White box tests, on the contrary, are designed with knowledge of, and to test, internal structures and workings of an application. Common examples include unit and integration tests.
User Journey as Black Box
Now that we understand the concept of black box versus white box tests, let’s apply it to our SLIs. As mentioned above, a good SLI considers the entire user journey. Conceptually, a user journey aligns with the black box paradigm: For a given input, a particular output is expected. For example, requests to our API (the “input”) result in responses that provide fresh data to clients within a given time frame (the “output,” including success criteria). There are several aspects worth mentioning with this SLI:
● The SLI is applied at a system level
● The SLI aggregates lower-level metrics implicitly and explicitly
● The SLI is binary; it is either true or false.
These aspects combine to inform an SLI that represents the user experience (system level), via measuring many indicators by measuring only a few and supporting pass/fail attribution to an SLO target (by being binary). In other words, the user journey is measured as a black box SLI.
White Box to Black Box: An Example
Let’s consider a concrete example. A user requests a new account for a website. After the request is processed successfully, the user receives a confirmation email with an activation link. The user follows the link to activate the new account and log in. This workflow is visualized in the following sequence diagram.

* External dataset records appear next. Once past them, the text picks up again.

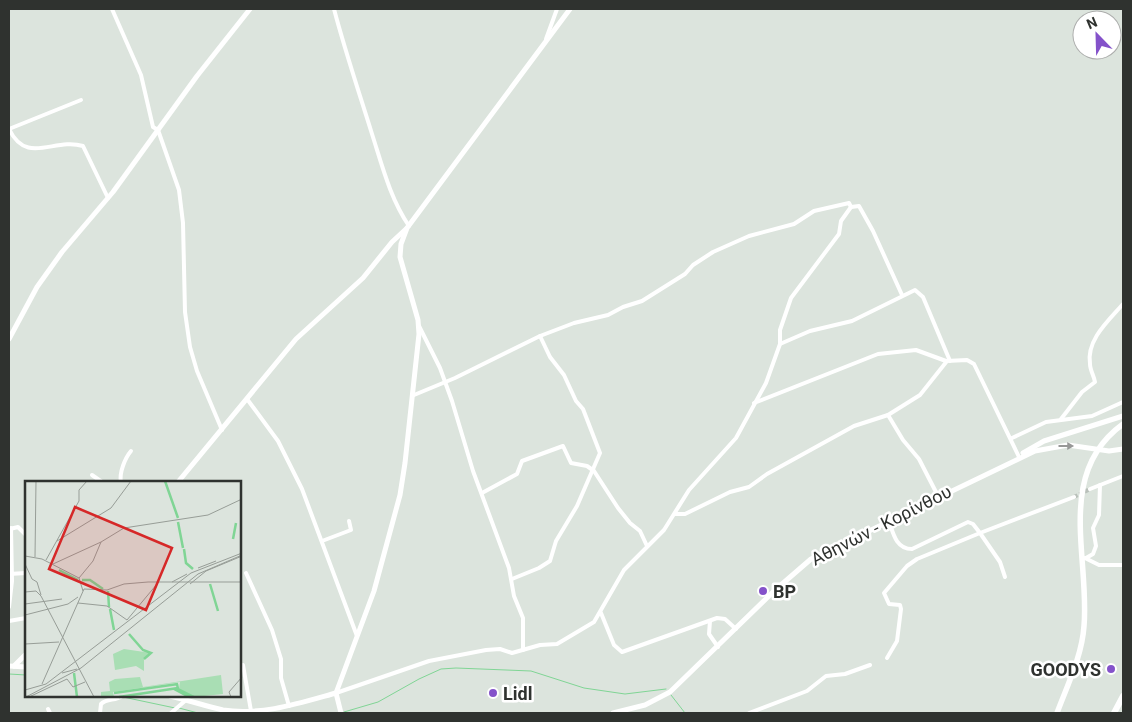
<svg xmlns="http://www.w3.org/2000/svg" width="1132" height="722" font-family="Roboto,sans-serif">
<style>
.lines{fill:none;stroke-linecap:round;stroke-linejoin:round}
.stream{stroke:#80d595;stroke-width:1}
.street-tunnel{stroke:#b9c0ba;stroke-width:4;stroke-dasharray:4 2;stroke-linecap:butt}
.street{stroke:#fff;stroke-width:4}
.secondary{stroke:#fff;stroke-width:5}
.primary{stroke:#fff;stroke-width:5.5}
.highway{stroke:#fff;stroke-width:6}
.oneway{fill:#979897}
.poi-dot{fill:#8452ca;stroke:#fff;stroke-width:2}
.labels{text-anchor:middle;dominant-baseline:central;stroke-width:5;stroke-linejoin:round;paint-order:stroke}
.street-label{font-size:18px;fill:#2f322f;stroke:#fff}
.poi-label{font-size:18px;font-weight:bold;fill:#2f322f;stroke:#fff;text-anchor:start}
.inset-river{fill:none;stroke:#80d595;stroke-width:2.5}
.inset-road{fill:none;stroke:#979d97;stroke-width:1}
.view{fill:#d62828;fill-opacity:0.15;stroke:#d62828;stroke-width:2.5}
.inset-edge{fill:none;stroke:#2f322f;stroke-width:2.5}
</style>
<rect width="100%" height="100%" fill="#dce4dd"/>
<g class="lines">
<g class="stream">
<path d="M9,674L26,675"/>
<path d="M671,695L685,713"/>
<path d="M123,697L175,708"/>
<path d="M179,708L198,713"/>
<path d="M344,712L378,702L419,679L441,669L456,668L531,671L584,688L625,694L666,689"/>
</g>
<path class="street-tunnel" d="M1074,497L1090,489"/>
<g class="street">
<path d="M112,9L141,75L153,127L158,130L179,190L183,223L185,312L190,347L197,371L222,430"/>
<path d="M334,9C345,51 359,92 372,134C382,165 390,198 409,226"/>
<path d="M546,39L557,9"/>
<path d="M9,129C27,166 54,137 83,146L108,198"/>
<path d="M9,129L81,100"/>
<path d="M419,326L440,368L452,401L473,471L509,568L514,596L523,618V650"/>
<path d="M780,344L810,331L852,321L915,290L923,297L950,361"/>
<path d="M414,395L455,378L540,336L574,323L608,315L623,307L642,301L685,274L693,265L713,252L749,236L794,224L814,211L849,203L851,207"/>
<path d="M247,399L278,441L302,489L357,636"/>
<path d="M754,403L878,354L916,350L946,361L967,360L974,364L1019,457"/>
<path d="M1061,419L1082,392L1095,382C1094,376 1090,370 1090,364C1086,340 1109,320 1123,304"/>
<path d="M1012,438L1046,422L1092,416L1123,402"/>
<path d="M92,475L102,482"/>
<path d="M121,482C119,473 125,458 131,451"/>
<path d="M1090,489L1123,476"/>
<path d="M482,493L517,474L522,461L563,446L571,463L587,466L594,471L618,508L630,523L640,531L647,546"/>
<path d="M938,496L919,459L903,440L888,415L920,395L947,361"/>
<path d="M675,514H685L730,492L749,487L767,474L854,426L888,415"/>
<path d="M889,521C893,533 896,549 912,549L968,522L973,524L980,533L1074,497"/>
<path d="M10,529L18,527L26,535"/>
<path d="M322,541L351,530L349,521"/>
<path d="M1085,558L1099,565H1123"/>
<path d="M1086,558L1093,554L1096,546L1093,528L1099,515L1100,485"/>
<path d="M246,573L272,630L281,659V678L289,706"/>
<path d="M9,574L26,573"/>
<path d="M512,579L539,568L550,561L556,541L577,506L600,453L583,409L576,401L564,375L550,357L540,336"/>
<path d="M9,607L12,581L11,528"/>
<path d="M601,613L614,645L622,652L717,618L725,619L736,629"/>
<path d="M9,621L26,618"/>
<path d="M710,621L709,634L718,647"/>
<path d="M887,658L897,641L901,609L900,605L889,604L884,593L907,566L917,559L980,533L1000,562L1005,577"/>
<path d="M243,665L251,711"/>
<path d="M336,693L429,661L486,650L500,649L512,653L540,645L557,644L594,622L624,570L664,530L689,490L736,438L766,383L780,344V330L791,298L839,234L841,221L851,207L859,206L873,231L902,295"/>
<path d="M48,709L50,713"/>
<path d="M100,713L101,704C107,698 115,701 122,696"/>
<path d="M171,713L186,700"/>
<path d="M749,713L807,691L826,676L845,674L870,665"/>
</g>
<g class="secondary">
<path d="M9,339L37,287L62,252L113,192L197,76L250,9"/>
<path d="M1023,453L1044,441L1123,416"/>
<path d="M178,482L296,339L363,278L392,242L406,229"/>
<path d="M9,666L26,667"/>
<path d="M14,666L26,654"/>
<path d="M336,693L374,591L400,495L405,463L419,334L418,320L400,257L401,244L407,228L570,9"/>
<path d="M170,696C188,700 205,706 223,710C261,716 300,703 336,693L341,713"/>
<path d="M613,713L645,705L670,692L774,591L811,559L1035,451L1068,445L1109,451L1123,449"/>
</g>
<path class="primary" d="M1057,713C1067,686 1082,656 1084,626C1090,558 1055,473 1123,424"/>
<path class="highway" d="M1114,713L1123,696"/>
</g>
<defs><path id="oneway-solid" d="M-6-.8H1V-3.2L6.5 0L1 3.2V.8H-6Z" transform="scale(1.25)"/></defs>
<use class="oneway" href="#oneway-solid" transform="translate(1066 446)"/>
<g class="poi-dot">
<circle cx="763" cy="591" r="5"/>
<circle cx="1111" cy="669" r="5"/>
<circle cx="493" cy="693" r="5"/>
</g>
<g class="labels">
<g class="street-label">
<text transform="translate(881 525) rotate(-27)">Αθηνών - Κορίνθου</text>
</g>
<g class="poi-label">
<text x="773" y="591">BP</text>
<text x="1101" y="669" text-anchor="end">GOODYS</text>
<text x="503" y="693">Lidl</text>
</g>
</g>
<g transform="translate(25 481)">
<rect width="216" height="216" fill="#dce4dd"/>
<path d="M196,194L198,213L170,216L154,208L155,201L88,211L89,216H76V211L85,210L84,201L90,198L115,196L118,206Z" fill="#a9deb4"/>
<path d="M99,168L126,172L119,178V190L111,185L90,189L88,173Z" fill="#a9deb4"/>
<path class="inset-river" d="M140,0L153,37M153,41L158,67M208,58L211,42M159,68L161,82L168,88M34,89L53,99M57,99H65L78,108M185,103L193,130M83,110L84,126M85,128L89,149M104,153L118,169L126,172L119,178M49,192L52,216M152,203L153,208L169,216M149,208L164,216M89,212L153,203M94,216L153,207"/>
<path class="inset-road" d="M32,60L86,27L106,0M0,75L17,78L54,97L58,110M10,76L11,0M21,79L54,20V9L62,0M0,83L7,98L12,101L16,114M28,83L76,61M173,87L191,80M54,97L68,80L76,61L99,47L183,34L217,18M147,101L162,93M165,103L181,90L217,75M0,111L11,110L16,115L69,216M53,122L82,125L102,139M0,123L37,118M0,134L43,123L53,116M102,139L132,103M0,163L34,161M37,192L52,188M17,203L59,108L82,109L99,103L123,101H217M0,209L21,203L166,92L217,72M1,216L56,187L173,93L217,74M4,216L42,198L48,206L60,201M206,216L204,211L217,196"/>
<path class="view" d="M50,26L147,67L121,129L24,88Z"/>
<rect width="216" height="216" class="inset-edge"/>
</g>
<rect width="1132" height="722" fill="none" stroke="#2f322f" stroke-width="20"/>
<g transform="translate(1097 35) rotate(337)"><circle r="24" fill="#ffffff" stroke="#acadac"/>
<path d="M0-4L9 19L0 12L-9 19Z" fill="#8452ca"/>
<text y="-8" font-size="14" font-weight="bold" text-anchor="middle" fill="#2f322f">N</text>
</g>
</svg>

Of particular interest are the account creation and user notification via email steps. Both steps occur asynchronously. In particular, the event processing engine where the request for account creation is queued offers several opportunities for insightful SLIs: Queue length, average processing time, etc. Those SLIs, however, fall into the white box category: They contribute to the user experience, yet are opaque to the user (black box). The user journey begins with the initial request for account creation (input) and ends with the email containing the activation link (output). Rephrasing the example from earlier—a user-focused (black box) SLI could be a request for a new account (the ‘input’) that results in sending an email with a valid activation link within 1 minute (the ‘output’, incl. success criteria). This single high-level SLI aggregates several lower-level metrics; it measures many things by measuring only a few.
Let’s switch to the engineering mindset mentioned in the introduction and assume the processing queue is stuck. The high-level black box SLI does not capture queue-specific metrics, suggesting a more granular SLI specific to queue size may be needed. However, white box metrics like this will affect the error budget burn of the aggregate SLO associated with the high-level black box SLI. Monitoring and observability tools will allow engineers to diagnose and troubleshoot particular issues, such as a stuck queue, while understanding the impact on system reliability (via the higher level, black box SLO’s error budget and burn rate). The solution to the stuck processing queue used in this example is not an SLI dedicated to the queue, but reliability-focused work to diagnose and correct the root cause of the queue getting stuck.
Summary
This article introduces an SLI thought model that uses a common paradigm from quality engineering. This thought model offers a different way to think about SLIs. It supports implementing the fundamental objective of SLIs and the associated reliability stack they inform: Ensure a positive and reliable user experience by measuring reliability and providing quantitative support for decisions on prioritizing development efforts. Only a happy user is a continuous user.